(Text excerpt)

Saturday, November 21, 2009

Our First Feature(s)

Jungledyret Hugo
After having animated on several films for Don Bluth, and having animated sixteen minutes of FernGully: the Last Rainforest, we felt it was our turn to produce our own feature film, and Denmark being a small country, we found that this was only possible through co-operation with a well-known Danish author. We contacted Flemming Quist Møller who had written a little good-night story for his son, and it was this story that became our first feature film "Jungledyret Hugo" ("Hugo the Jungle Animal," in English called "Jungle Jack" and later "Jungo") which was released in 1993.

At the time, I had myself rented out to work on a project called "The History of Our Wonderful World" which I co-directed with Anders Sørensen - more about this later. I got to edit the animatic of "Jungle Jack" and animate only two scenes, as well as program the production software at night while working on the World History in the daytime. In the mean time, the studio animated on several other relatively well-known features, and a slew of commercials.

(End Text excerpt)

Task set:
1/ In the blog post about the studio's first feature film, rewrite the passage from "At the time, I" to "slew of commercials.", replacing "animatic" with "storyboard".
2/ Continue the blog post about the studio's first feature film, starting right after its last sentence.

(Raw data)

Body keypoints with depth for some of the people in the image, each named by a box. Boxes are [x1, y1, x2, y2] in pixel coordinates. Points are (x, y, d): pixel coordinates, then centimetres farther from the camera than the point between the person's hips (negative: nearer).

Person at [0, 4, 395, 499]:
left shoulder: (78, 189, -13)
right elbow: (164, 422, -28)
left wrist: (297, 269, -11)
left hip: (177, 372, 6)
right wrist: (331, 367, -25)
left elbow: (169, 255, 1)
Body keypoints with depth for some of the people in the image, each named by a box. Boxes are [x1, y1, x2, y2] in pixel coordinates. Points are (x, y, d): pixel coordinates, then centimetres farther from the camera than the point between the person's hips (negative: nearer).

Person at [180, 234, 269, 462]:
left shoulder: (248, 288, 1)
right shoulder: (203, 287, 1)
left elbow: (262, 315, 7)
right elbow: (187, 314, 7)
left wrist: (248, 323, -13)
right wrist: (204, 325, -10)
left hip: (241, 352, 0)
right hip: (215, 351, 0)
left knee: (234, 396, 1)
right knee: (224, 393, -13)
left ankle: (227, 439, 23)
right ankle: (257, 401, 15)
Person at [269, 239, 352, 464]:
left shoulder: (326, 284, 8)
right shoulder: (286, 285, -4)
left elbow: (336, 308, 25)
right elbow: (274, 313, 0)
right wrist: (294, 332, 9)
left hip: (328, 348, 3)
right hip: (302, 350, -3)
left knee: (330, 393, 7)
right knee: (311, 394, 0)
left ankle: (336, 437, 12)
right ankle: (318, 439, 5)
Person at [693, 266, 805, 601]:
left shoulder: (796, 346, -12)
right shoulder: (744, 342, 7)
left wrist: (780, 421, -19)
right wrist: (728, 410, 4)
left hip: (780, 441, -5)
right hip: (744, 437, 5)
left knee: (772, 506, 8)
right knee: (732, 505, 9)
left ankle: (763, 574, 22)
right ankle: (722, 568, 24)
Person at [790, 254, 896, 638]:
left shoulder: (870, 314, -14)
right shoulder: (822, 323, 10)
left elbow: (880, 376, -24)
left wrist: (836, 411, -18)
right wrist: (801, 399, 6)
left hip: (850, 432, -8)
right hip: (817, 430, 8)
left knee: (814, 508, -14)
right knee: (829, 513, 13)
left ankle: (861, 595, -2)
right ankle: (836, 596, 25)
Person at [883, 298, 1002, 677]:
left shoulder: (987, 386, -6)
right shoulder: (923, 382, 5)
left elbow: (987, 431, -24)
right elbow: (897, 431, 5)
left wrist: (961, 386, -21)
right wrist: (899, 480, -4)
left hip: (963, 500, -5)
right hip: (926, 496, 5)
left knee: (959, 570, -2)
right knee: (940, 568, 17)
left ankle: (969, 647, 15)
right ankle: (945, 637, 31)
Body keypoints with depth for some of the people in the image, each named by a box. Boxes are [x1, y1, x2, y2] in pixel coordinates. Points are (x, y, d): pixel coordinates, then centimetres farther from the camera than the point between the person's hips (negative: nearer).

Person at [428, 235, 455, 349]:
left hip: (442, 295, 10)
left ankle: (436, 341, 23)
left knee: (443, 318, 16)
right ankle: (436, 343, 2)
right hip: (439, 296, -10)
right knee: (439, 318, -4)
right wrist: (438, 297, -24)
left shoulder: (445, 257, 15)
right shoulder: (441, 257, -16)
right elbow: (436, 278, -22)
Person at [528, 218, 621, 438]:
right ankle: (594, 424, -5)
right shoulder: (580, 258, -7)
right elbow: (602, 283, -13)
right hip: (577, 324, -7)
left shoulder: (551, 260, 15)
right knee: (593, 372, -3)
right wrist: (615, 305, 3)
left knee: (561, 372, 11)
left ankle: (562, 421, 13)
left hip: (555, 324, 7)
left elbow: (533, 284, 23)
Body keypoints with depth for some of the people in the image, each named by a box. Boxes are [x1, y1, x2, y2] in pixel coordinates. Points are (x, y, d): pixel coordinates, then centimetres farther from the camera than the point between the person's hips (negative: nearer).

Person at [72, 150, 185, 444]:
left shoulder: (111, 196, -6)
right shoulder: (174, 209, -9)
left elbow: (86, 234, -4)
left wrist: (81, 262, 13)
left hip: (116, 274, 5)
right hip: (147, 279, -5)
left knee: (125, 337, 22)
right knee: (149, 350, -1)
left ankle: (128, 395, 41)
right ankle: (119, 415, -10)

(End Raw data)

Task responses:
1/
At the time, I had myself rented out to work on a project called "The History of Our Wonderful World" which I co-directed with Anders Sørensen - more about this later. I got to edit the storyboard of "Jungle Jack" and animate only two scenes, as well as program the production software at night while working on the World History in the daytime. In the mean time, the studio animated on several other relatively well-known features, and a slew of commercials.

2/
Since the first film turned out to be a success, at least locally, we began working on a sequel, "Jungledyret Hugo: den Store Filmstjerne" ("Jungle Jack the Movie Star"), with storyboard by Anders Sørensen and myself with Dan Harder and Stefan Fjeldmark who had directed the first film and would direct the second, again together with Flemming, the author. I also edited this film, and figured out how to work seamlessly with studios around the world who helped us animate it, including our own daughter company A. Film Estonia, and this resulted in my working full-time with computers.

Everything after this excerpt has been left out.